I want sex more than my husband
Thanks for all of your input last week. You brought many excellent questions and issues to the table, and I’m looking forward to addressing them here on the blog. Here’s the first ::
Am I the only woman on planet earth that wants sex more than her husband?
One of the most significant challenges that most couples face is the problem of differing sex drives. And to clarify, it’s not always the man who wants the most sex. A friend of mine once remarked that it’s about 50/25/25:
For 50% of couples, the man wants it more
For 25% of couples, the woman wants it more
For 25% of couples, they both want to do it like rabbits
Dealing with differing sex drives is incredibly challenging, and it’s often a complex tangle of natural tendencies, insecurities, and desires. I hope to address this topic with a little more depth at some point, but until then, here are some tips for when you want more sex than your husband:
- Start initiating sex. Don’t wait for him to ask you.
- Be aware of your expectations and make appropriate changes to your thinking. Stop expecting your husband “to meet your sexual needs perfectly. Settle for improvement. The perfect sex life you have in your mind probably doesn’t exist; it’s far more helpful to work toward something that’s better than to fight over an ideal two people will probably never achieve.” (Dr. Kevin Leman, Sheet Music)
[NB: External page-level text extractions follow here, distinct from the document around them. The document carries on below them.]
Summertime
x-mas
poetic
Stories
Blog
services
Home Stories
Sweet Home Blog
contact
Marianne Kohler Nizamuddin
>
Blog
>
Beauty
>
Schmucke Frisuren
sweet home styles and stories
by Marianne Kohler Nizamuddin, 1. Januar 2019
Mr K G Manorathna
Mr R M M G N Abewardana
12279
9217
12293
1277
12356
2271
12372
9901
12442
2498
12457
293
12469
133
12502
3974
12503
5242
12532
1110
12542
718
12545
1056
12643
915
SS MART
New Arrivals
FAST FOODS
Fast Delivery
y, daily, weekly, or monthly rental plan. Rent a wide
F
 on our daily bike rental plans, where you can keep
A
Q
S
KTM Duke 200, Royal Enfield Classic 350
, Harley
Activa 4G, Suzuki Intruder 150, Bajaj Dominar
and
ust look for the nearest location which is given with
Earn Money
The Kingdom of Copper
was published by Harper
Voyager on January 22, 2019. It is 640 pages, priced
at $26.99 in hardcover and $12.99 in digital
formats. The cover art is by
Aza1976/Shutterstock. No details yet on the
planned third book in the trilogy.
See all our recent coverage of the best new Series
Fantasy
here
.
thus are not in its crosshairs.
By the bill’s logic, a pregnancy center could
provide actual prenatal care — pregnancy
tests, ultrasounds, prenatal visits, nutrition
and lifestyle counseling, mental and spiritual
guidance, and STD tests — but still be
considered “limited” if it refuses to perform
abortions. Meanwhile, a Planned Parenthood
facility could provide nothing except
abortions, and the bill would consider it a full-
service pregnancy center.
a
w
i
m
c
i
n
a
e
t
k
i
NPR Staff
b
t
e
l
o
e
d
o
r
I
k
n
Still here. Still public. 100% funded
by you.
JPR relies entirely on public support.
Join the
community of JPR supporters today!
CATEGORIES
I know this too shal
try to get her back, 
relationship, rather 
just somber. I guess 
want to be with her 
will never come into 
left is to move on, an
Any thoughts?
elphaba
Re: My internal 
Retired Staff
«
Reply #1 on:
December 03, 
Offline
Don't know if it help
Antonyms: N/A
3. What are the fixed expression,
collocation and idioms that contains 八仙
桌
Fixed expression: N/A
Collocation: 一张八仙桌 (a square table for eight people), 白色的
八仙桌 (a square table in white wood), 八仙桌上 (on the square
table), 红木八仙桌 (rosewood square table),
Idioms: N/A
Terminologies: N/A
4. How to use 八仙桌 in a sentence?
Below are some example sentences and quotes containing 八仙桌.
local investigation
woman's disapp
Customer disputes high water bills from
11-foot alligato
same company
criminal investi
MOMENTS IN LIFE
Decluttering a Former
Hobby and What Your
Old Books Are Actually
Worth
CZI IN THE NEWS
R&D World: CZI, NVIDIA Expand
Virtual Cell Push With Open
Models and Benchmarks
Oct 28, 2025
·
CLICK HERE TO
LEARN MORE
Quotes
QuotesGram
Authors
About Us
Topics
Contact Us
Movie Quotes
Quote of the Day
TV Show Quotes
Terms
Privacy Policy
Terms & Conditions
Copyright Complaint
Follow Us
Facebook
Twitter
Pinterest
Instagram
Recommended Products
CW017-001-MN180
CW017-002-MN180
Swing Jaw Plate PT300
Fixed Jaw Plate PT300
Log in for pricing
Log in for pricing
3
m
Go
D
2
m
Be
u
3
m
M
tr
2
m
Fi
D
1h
- Comfort yourself with the truth that just because you have more libido than your husband doesn’t mean you’re weird or unnatural. It’s the way God made you and the way God made him.
- There’s a wide-spread assumption that men want sex more than women. Media, books, and preachers often state or joke about this “fact”. Because of this, if your husband has a lower libido than what’s normal on TV, you may fear that you are undesirable to him. This isn’t true. Trust him when he tells you he loves you and finds you attractive, and remember that God has made both of you with very unique sexual drives. Embrace who you are as a couple!
- If you’re dealing with feelings of suspicion or resentment towards your husband, pray about it and seek a godly mentor who you can talk to.
- Communicate as much as possible about what you’re feeling and ask him how he is feeling. Be open about your insecurities, fears and private thoughts, and remember to speak lovingly during these conversations. When he opens up, listen carefully and try hard to understand where he’s coming from. Give him the benefit of the doubt.
- Sometimes, counseling can be very helpful in situations like this. Check it out! As my husband says, “Strong people get help.”